Sports leagues are amazing in their ability to try to over protect the content that should be delivering them additional fans. We've recently covered Major League Baseball's continued attempt to convince judges that
it can own facts, while various soccer leagues have been
suing YouTube for helping attract more fans to the sport. The National Football League is stepping out to its own levels of ridiculousness lately as well. In the past, we've covered the NFL's demand that news organizations
only use official video footage of games (wondering if they'll ban cameraphones as well) and also its anger over
churches showing the Super Bowl on a big screen without paying up. Then, of course, the NFL has been overly aggressive in bullying anyone who uses the name of the Super Bowl for anything, and recently tried to
trademark "the Big Game" as well, after many advertisers started using that phrase to avoid running afoul of NFL lawyers over the Super Bowl. The NFL also
abused the DMCA in demanding a law professor take down a clip on YouTube that was clearly fair use and which (amusingly) was being used to show how the NFL asserted certain rights it didn't actually have.

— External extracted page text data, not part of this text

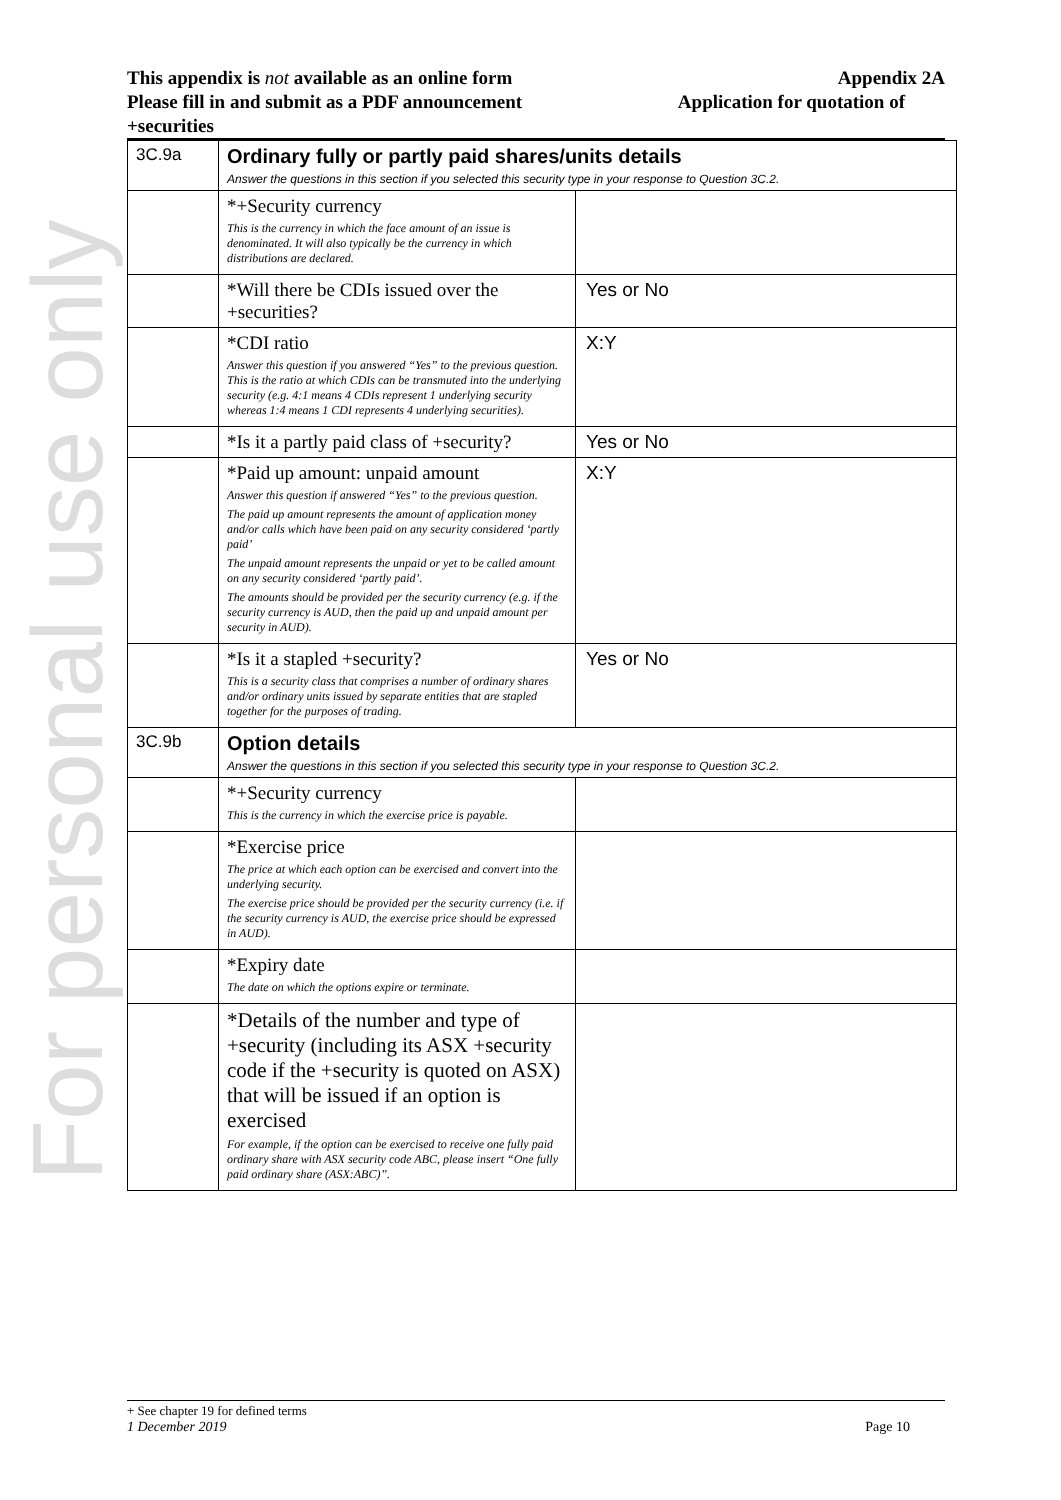For personal use only
This appendix is not available as an online form Appendix 2A
Please fill in and submit as a PDF announcement Application for quotation of
+securities
| 3C.9a | Ordinary fully or partly paid shares/units details Answer the questions in this section if you selected this security type in your response to Question 3C.2. | |
| | *+Security currency This is the currency in which the face amount of an issue is denominated. It will also typically be the currency in which distributions are declared. | |
| | *Will there be CDIs issued over the +securities? | Yes or No |
| | *CDI ratio Answer this question if you answered “Yes” to the previous question. This is the ratio at which CDIs can be transmuted into the underlying security (e.g. 4:1 means 4 CDIs represent 1 underlying security whereas 1:4 means 1 CDI represents 4 underlying securities). | X:Y |
| | *Is it a partly paid class of +security? | Yes or No |
| | *Paid up amount: unpaid amount Answer this question if answered “Yes” to the previous question. The paid up amount represents the amount of application money and/or calls which have been paid on any security considered ‘partly paid’ The unpaid amount represents the unpaid or yet to be called amount on any security considered ‘partly paid’. The amounts should be provided per the security currency (e.g. if the security currency is AUD, then the paid up and unpaid amount per security in AUD). | X:Y |
| | *Is it a stapled +security? This is a security class that comprises a number of ordinary shares and/or ordinary units issued by separate entities that are stapled together for the purposes of trading. | Yes or No |
| 3C.9b | Option details Answer the questions in this section if you selected this security type in your response to Question 3C.2. | |
| | *+Security currency This is the currency in which the exercise price is payable. | |
| | *Exercise price The price at which each option can be exercised and convert into the underlying security. The exercise price should be provided per the security currency (i.e. if the security currency is AUD, the exercise price should be expressed in AUD). | |
| | *Expiry date The date on which the options expire or terminate. | |
| | *Details of the number and type of +security (including its ASX +security code if the +security is quoted on ASX) that will be issued if an option is exercised For example, if the option can be exercised to receive one fully paid ordinary share with ASX security code ABC, please insert “One fully paid ordinary share (ASX:ABC)”. | |
+ See chapter 19 for defined terms
1 December 2019 Page 10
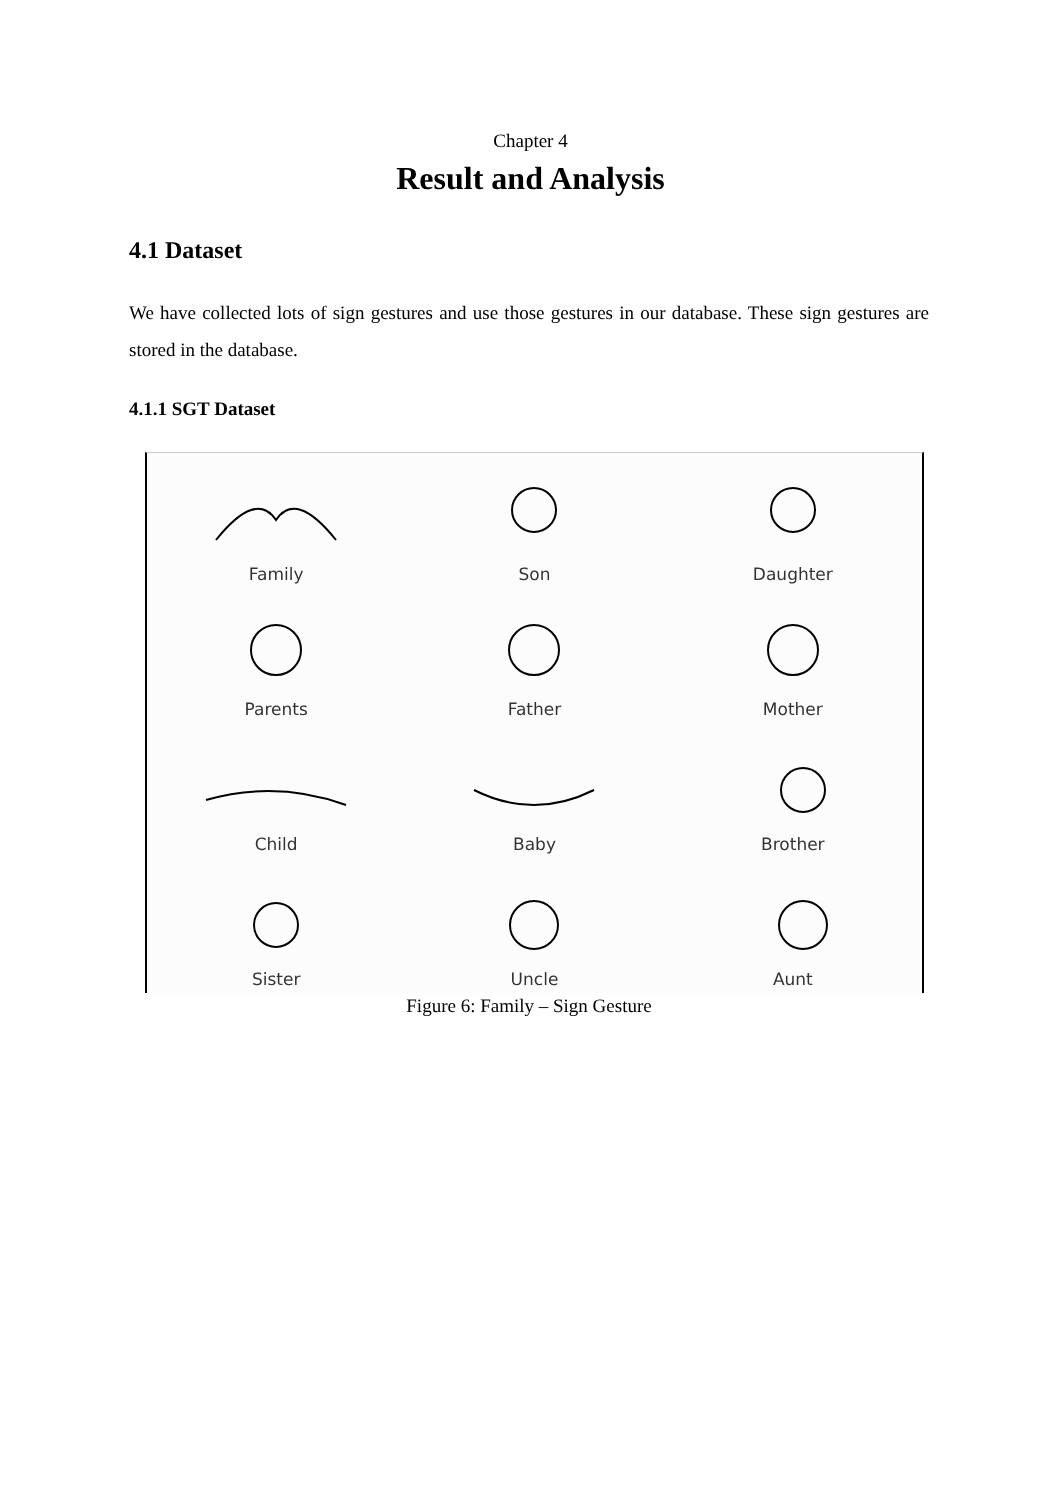Chapter 4
Result and Analysis
4.1 Dataset
We have collected lots of sign gestures and use those gestures in our database. These sign gestures are stored in the database.
4.1.1 SGT Dataset
Family
Son
Daughter
Parents
Father
Mother
Child
Baby
Brother
Sister
Uncle
Aunt
Figure 6: Family – Sign Gesture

The latest is that the NFL has now expanded its rule for media companies. Not only must they only use officially provided NFL footage rather than their own cameras, they can
only display 45-seconds of game time or players on their own websites -- and if they use any footage at all, it needs to contain a link back to the NFL site. While it's true that the NFL can set conditions for providing media outlets access to a game, they simply cannot dictate how a media organization reports the news. The restrictions say that media organizations can show as much of their own reporters standing in front of a camera as long as (yes, it gets this ridiculous) no NFL players are seen in the background. If the media interviews a player (or players) on its own, it can't include more than 45 total seconds of video coverage. The NFL admits that it's only doing this because it thinks it will get more money from having more people visit its own sites that will host more video clips. This is incredibly short-sighted, of course. The goal of the NFL should be to keep getting more fans, and then there are plenty of ways to make money off those fans without dictating how and where they can see video clips. In the meantime, it's about time that news organizations stood up to the NFL and said that they're going to report the news however they see fit, without restrictions from the league. They might also want to point out that the NFL doesn't get to decide what's "fair use" for their videos. News reporting is a fair use exception, so news organizations should be free to make use of whatever amount of the video they feel is appropriate for reporting on a story, without artificially made up limitations from the league. And, for video created by the organizations themselves, the media should be able to use as much of it as they want.